Extension-internal commands

The CLI also exposes three commands used by the VS Code extension. You don’t need to call them by hand, but they’re listed for completeness:

  • patchwire chat <prompt...> [--no-sync]: multi-turn chat with Claude on the remote.
  • patchwire session-status --session <uuid>: get the in-memory status of a chat session.
  • patchwire delete-session --session <uuid>: remove a chat session from the agent.

patchwire-agent (remote)

patchwire-agent <command> [options]

serve (default)

patchwire-agent

Start the HTTP server. Reads config from env vars. See Configuration → Agent environment variables.

install

patchwire-agent install [options]

macOS only. Registers the agent as a launchd LaunchAgent so it auto-starts on every login.

Flags (all optional, defaults come from env vars or generation):

  • --projects-root <path>: defaults to $PW_PROJECTS_ROOT or ~/workspace.
  • --port <n>: defaults to $PW_AGENT_PORT or 7878.
  • --host <h>: defaults to $PW_AGENT_HOST or 0.0.0.0.
  • --token <t>: defaults to $PW_AGENT_TOKEN or a fresh openssl rand-style 32-byte hex.
  • --ai-bin <path>: defaults to $PW_AI_BIN or claude.

Re-running install regenerates the plist and reloads launchd.

uninstall

patchwire-agent uninstall

Stop and remove the LaunchAgent. The env file at ~/.patchwire/agent.env is kept. Delete it manually if you want a clean slate.

user

patchwire-agent user <subcommand>

Manage per-developer users for multi-developer mode.

SubcommandDescription
user add <name>Create a new user; prints the generated token once. Pass --token <value> to supply your own.
user listList all users with status and last-seen timestamp.
user disable <name>Disable a user (token stays registered but every request 403s).
user enable <name>Re-enable a previously disabled user.
user rm <name>Permanently remove a user; token stops working immediately.
user rotate <name>Generate a new token for an existing user; old token is revoked. Pass --token <value> to supply your own.

user policy

patchwire-agent user policy <subcommand>

View or set per-user access policy.

SubcommandDescription
user policy show <name>Print the project allowlist and rate limit for a user.
user policy projects <name> [projects...]Set the project allowlist.
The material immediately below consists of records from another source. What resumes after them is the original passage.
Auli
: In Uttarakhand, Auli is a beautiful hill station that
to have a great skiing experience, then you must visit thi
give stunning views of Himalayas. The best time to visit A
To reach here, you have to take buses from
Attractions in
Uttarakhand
Pass --clear (or no projects) to allow all.
user policy rate <name> <max> <window>Set a rate limit, e.g. rate ana 50 1h. Pass --clear to remove.

log

patchwire-agent log [options]

Tail the JSONL audit log in human-readable form.

FlagDescription
--user <name>Show only entries for this user.
--project <name>Show only entries for this project.
--since <duration>Show only entries newer than this (e.g. 30m, 6h, 7d).
--limit <n>Show only the last N entries (default 100).
--jsonEmit raw JSONL instead of pretty text.

usage

patchwire-agent usage [options]

Per-user usage summary aggregated from the audit log. Columns: requests, accepted, ask, chat, lines added/removed, tokens (TOK), dollar cost ($EQV), duration. See Configuration → Cost tracking for how $EQV is computed.

FlagDescription
--user <name>Show only this user.
--project <name>Show only this project.
--since <duration>Only entries newer than this (e.g. 30m, 6h, 7d).
--jsonEmit the structured report as JSON.

egress-check

patchwire-agent egress-check

Verify default-deny egress on this box: builds the seatbelt profile from the current PW_EGRESS_ALLOW/DNS settings and probes it: the Anthropic API must be reachable and a non-allowlisted host must be blocked. Exits non-zero if either check fails. Run it before enabling PW_EGRESS=deny for real (in-process tests can’t prove kernel-level enforcement). macOS only.